## Apply what you read
**a)** Answer these questions using the article on the Supreme Court's NFL antitrust ruling:
(i) How long was the exclusive license the league gave Reebok?
(ii) Which professional sports league is the only one with broad antitrust protection?
(iii) Which two teams played in this year's Super Bowl?
**b)** In the article on the Supreme Court's NFL antitrust ruling, name every sports league or sport that supported the NFL in this case.
**c)** Write out the part of the article on the Supreme Court's NFL antitrust ruling that begins at the words "The high court reversed" and stops after "exclusive 10-year license.".

## Source text
☆ ☆ ☆

By JESSE J. HOLLAND, Associated Press Writer Jesse J. Holland, Associated Press Writer – 57 mins ago
WASHINGTON – The Supreme Court rejected the National Football League's request for broad antitrust law protection Monday, saying that it must be considered 32 separate teams — not one big business — when selling branded items like jerseys and caps.

"Although NFL teams have common interests such as promoting the NFL brand, they are still separate, profit-maximizing entities, and their interests in licensing team trademarks are not necessarily aligned," said the retiring Justice John Paul Stevens, writing for an unanimous court.

The high court reversed a lower court ruling throwing out an antitrust suit brought against the league by one of its former hat makers, who was upset that it lost its contract for making official NFL hats to Reebok International Ltd.

American Needle, Inc. sued, claiming the league violated antitrust law because all 32 teams worked together to freeze it out of the NFL-licensed hatmaking business and gave Reebok an exclusive 10-year license.

The company lost and appealed to the Supreme Court but the NFL did as well, hoping to get broader protection from antitrust lawsuits

Major League Baseball is the only professional sports league with broad antitrust protection. The National Basketball Association, the National Hockey League, the NCAA, NASCAR, professional tennis and Major League Soccer supported the NFL in this case, hoping the high court would expand broad antitrust exemption to other sports.

But Stevens said NFL teams directly compete on many levels. Citing the two teams in this year's Super Bowl, the New Orleans Saints and the Indianapolis Colts, Stevens said that teams compete against each other "to attract fans, for gate receipts and for contracts with managerial and playing personnel."

"Directly relevant to this case, the teams compete in the market for intellectual property," Stevens said. "To a firm making hats, the Saints and the Colts are two potentially competing suppliers of valuable trademarks."

American Needle was one of many companies that made NFL headgear until the league awarded an exclusive contract to Reebok. Lower courts threw out American Needle's lawsuit, holding that nothing in antitrust law prohibits NFL teams from cooperating on apparel licensing so the league can compete against other forms of entertainment.

But the high court turned away that theory and sent American Needle's antitrust lawsuit back to the lower court.

"Decisions by NFL teams to license their separately owned trademarks collectively and to only one vendor are decisions that 'deprive the marketplace of independent centers of decisionmaking ... and therefore of actual or potential competition,' " Stevens said.

Just because NFL teams have a single organization, the National Football League Properties, to jointly develop, license and market its logos does not mean it can escape antitrust scrutiny, Stevens said.

☆ ☆ ☆

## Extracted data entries
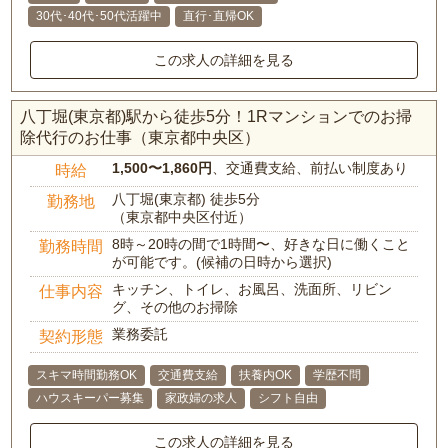
30代･40代･50代活躍中
直行･直帰OK
この求人の詳細を見る
八丁堀(東京都)駅から徒歩5分！1Rマンションでのお掃
除代行のお仕事（東京都中央区）
1,500〜1,860円
、交通費支給、前払い制度あり
時給
八丁堀(東京都) 徒歩5分
勤務地
（東京都中央区付近）
8時～20時の間で1時間〜、好きな日に働くこと
勤務時間
が可能です。(候補の日時から選択)
キッチン、トイレ、お風呂、洗面所、リビン
仕事内容
グ、その他のお掃除
業務委託
契約形態
スキマ時間勤務OK
交通費支給
扶養内OK
学歴不問
ハウスキーパー募集
家政婦の求人
シフト自由
この求人の詳細を見る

☆ ☆ ☆

## Response list
**a)**
(i) 10 years
(ii) Major League Baseball
(iii) The New Orleans Saints and the Indianapolis Colts

**b)** The National Basketball Association, the National Hockey League, the NCAA, NASCAR, professional tennis, Major League Soccer

**c)**
The high court reversed a lower court ruling throwing out an antitrust suit brought against the league by one of its former hat makers, who was upset that it lost its contract for making official NFL hats to Reebok International Ltd.

American Needle, Inc. sued, claiming the league violated antitrust law because all 32 teams worked together to freeze it out of the NFL-licensed hatmaking business and gave Reebok an exclusive 10-year license.